Friday, February 13, 2009

Five years free VA care for veterans

Five years free VA care for veterans

By Arlene Gross

February 11, 2009 | 02:59 PM

Two recent changes by the Veterans Administration will expand health care eligibility for veterans, thanks to a provision under the National Defense Authorization Act of 2008.

Military veterans who served in combat since Nov. 11, 1998, including veterans of the wars of Iraq and Afghanistan, are now eligible for five years of free medical care for most conditions from the Department of Veterans Affairs. The measure increases a two-year limit that has been in effect for nearly a decade.

"In these hard times, anything to help, particularly returning vets, is great," said Mario Buonpane, chairman of the Huntington Veterans Advisory Board.

The five-year deadline has no effect upon veterans with medical conditions related to their military service, according to a statement issued by the Department of Veterans Affairs. Veterans may apply at any time after their discharge from the military — even decades later — for medical care for service-connected health problems. The new provision applies to care in a VA hospital, outpatient clinic or nursing home.
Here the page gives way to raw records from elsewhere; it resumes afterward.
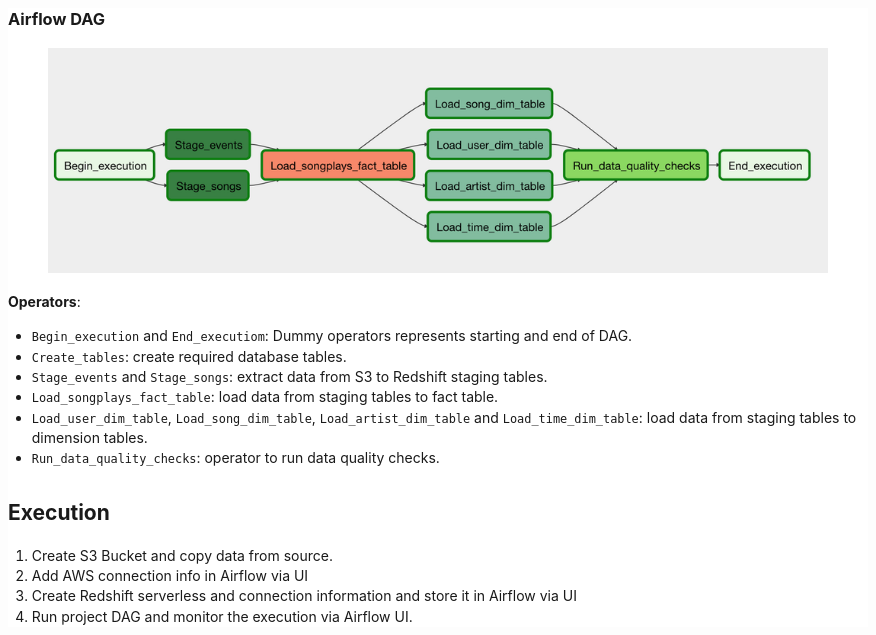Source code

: ### Airflow DAG
<figure>
  <img src="example-dag.png" alt="DAG for project" width=100%>
</figure>

**Operators**:
- ```Begin_execution``` and ```End_executiom```: Dummy operators represents starting and end of DAG.
- ```Create_tables```: create required database tables.
- ```Stage_events``` and ```Stage_songs```:  extract data from S3 to Redshift staging tables.
- ```Load_songplays_fact_table```: load data from staging tables to fact table.
- ```Load_user_dim_table```, ```Load_song_dim_table```, ```Load_artist_dim_table``` and ```Load_time_dim_table```: load data from staging tables to dimension tables.
- ```Run_data_quality_checks```: operator to run data quality checks.

## Execution
1. Create S3 Bucket and copy data from source.
2. Add AWS connection info in Airflow via UI
3. Create Redshift serverless and connection information and store it in Airflow via UI
4. Run project DAG and monitor the execution via Airflow UI.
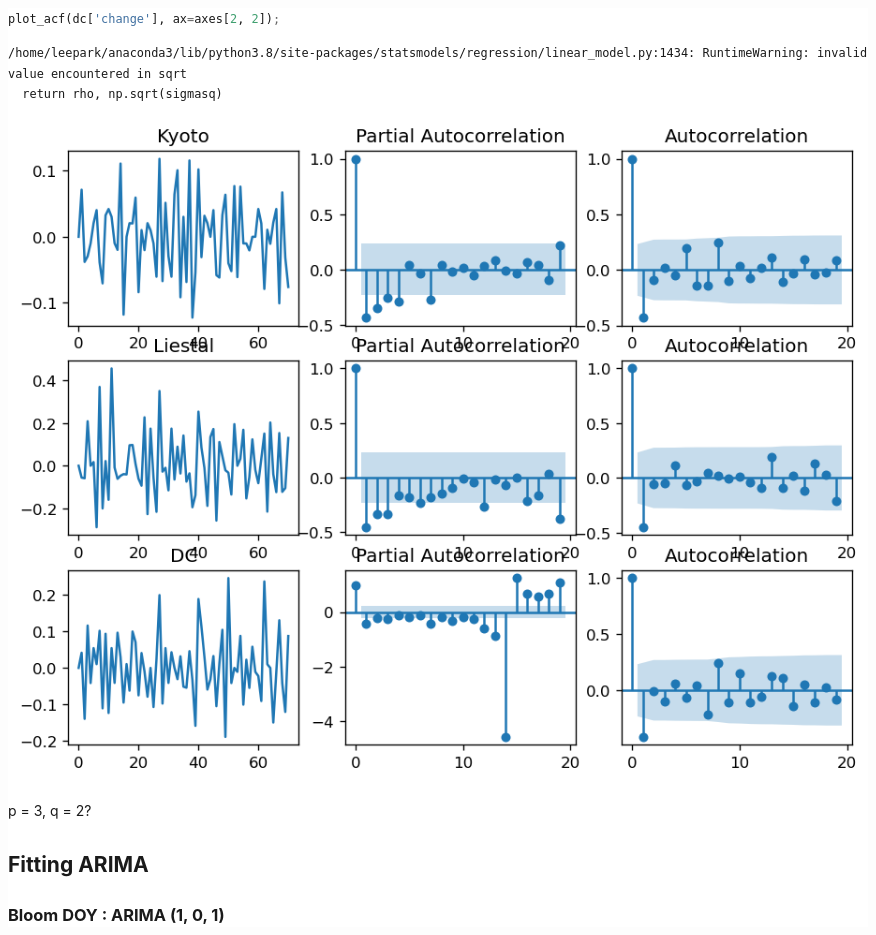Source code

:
 ```python
plot_acf(dc['change'], ax=axes[2, 2]);

```

    /home/leepark/anaconda3/lib/python3.8/site-packages/statsmodels/regression/linear_model.py:1434: RuntimeWarning: invalid value encountered in sqrt
      return rho, np.sqrt(sigmasq)



    
![png](output_30_1.png)
    


p = 3, q = 2?

## Fitting ARIMA

### Bloom DOY : ARIMA (1, 0, 1)
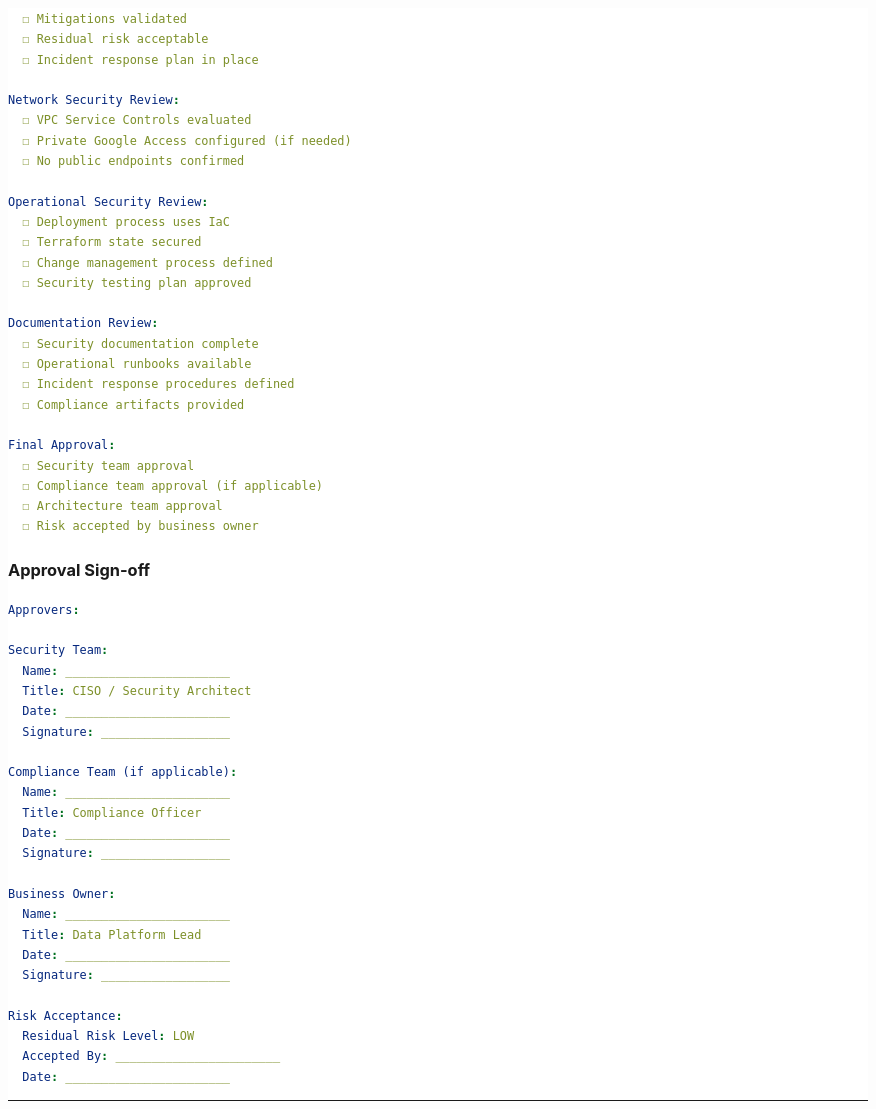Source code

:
 ```yaml
  ☐ Mitigations validated
  ☐ Residual risk acceptable
  ☐ Incident response plan in place

Network Security Review:
  ☐ VPC Service Controls evaluated
  ☐ Private Google Access configured (if needed)
  ☐ No public endpoints confirmed

Operational Security Review:
  ☐ Deployment process uses IaC
  ☐ Terraform state secured
  ☐ Change management process defined
  ☐ Security testing plan approved

Documentation Review:
  ☐ Security documentation complete
  ☐ Operational runbooks available
  ☐ Incident response procedures defined
  ☐ Compliance artifacts provided

Final Approval:
  ☐ Security team approval
  ☐ Compliance team approval (if applicable)
  ☐ Architecture team approval
  ☐ Risk accepted by business owner
```

### Approval Sign-off

```yaml
Approvers:

Security Team:
  Name: _______________________
  Title: CISO / Security Architect
  Date: _______________________
  Signature: __________________

Compliance Team (if applicable):
  Name: _______________________
  Title: Compliance Officer
  Date: _______________________
  Signature: __________________

Business Owner:
  Name: _______________________
  Title: Data Platform Lead
  Date: _______________________
  Signature: __________________

Risk Acceptance:
  Residual Risk Level: LOW
  Accepted By: _______________________
  Date: _______________________
```

---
It also extends VA dental benefits to 180 days after discharge, from a previous limit of 90 days for most veterans.

Combat veterans discharged between Nov. 11, 1998, and Jan. 16, 2003, who never took advantage of the VA's health care system have until Jan. 27, 2011, to qualify for free VA health care.

The five-year window is also open to activated reservists and members of the National Guard, if they served in combat after Nov. 11, 1998 and were discharged under other than dishonorable conditions.
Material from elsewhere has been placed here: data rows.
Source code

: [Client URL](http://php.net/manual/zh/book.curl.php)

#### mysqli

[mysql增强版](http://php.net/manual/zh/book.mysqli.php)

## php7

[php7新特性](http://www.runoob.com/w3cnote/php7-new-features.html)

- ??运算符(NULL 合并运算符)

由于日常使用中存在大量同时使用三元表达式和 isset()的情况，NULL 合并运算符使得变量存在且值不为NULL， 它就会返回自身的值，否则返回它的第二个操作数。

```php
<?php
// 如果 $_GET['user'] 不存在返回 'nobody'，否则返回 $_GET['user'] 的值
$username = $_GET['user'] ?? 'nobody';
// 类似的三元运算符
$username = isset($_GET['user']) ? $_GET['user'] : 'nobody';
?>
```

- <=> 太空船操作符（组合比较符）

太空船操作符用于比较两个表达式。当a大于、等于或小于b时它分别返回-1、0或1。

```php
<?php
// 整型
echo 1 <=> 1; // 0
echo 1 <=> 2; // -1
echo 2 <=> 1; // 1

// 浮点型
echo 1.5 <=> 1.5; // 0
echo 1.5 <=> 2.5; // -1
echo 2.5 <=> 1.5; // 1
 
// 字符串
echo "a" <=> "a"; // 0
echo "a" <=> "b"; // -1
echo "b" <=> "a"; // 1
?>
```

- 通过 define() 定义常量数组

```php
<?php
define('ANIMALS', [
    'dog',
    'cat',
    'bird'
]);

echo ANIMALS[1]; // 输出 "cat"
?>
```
A second initiative announced by the VA last month opens enrollment to its health care system to about 265,000 veterans whose incomes exceed current limits.

Starting July 2009, Priority 8 veterans, whose incomes are up to 10 percent higher than current VA eligibility limits, will be eligible for coverage.

In 1996, Congress established a priority-based enrollment system for VA and a uniform package of medical benefits for all enrollees. The legislation required that the Secretary of Veterans Affairs reassess the demand for services each year, and determine whether to change eligibility requirements to provide timely, quality care to all enrollees.

A tremendous growth in the number of veterans seeking enrollment led the VA to initially suspend enrollment for Priority 8 veterans, the lowest priority classification.

VA Department computer systems are being modified to accommodate the changes.

Originally opened in April 1928, the Northport Veterans Affairs Medical Center, on Middleville Road, is the only federally funded hospital for veterans on Long Island. Northport also has three community-based primary care/mental health clinics in Plainview, Patchogue and Westhampton.

With 201 hospital beds and 150 long-term care beds, the Northport facility treated more than 33,500 outpatients last year and 1,781 patients returning from Iraq and Afghanistan since October 2001, said Joe Sledge, spokesman for the facility.

Any expansion of veterans' health care is obviously a good thing, Sledge said. He added that veterans who haven't yet used VA services but are interested should contact the medical center director and speak with an eligibility specialist.

"We'll assist them in any way possible to determine their eligibility for health care," Sledge said. "It's our privilege to serve veterans. That's why we're here."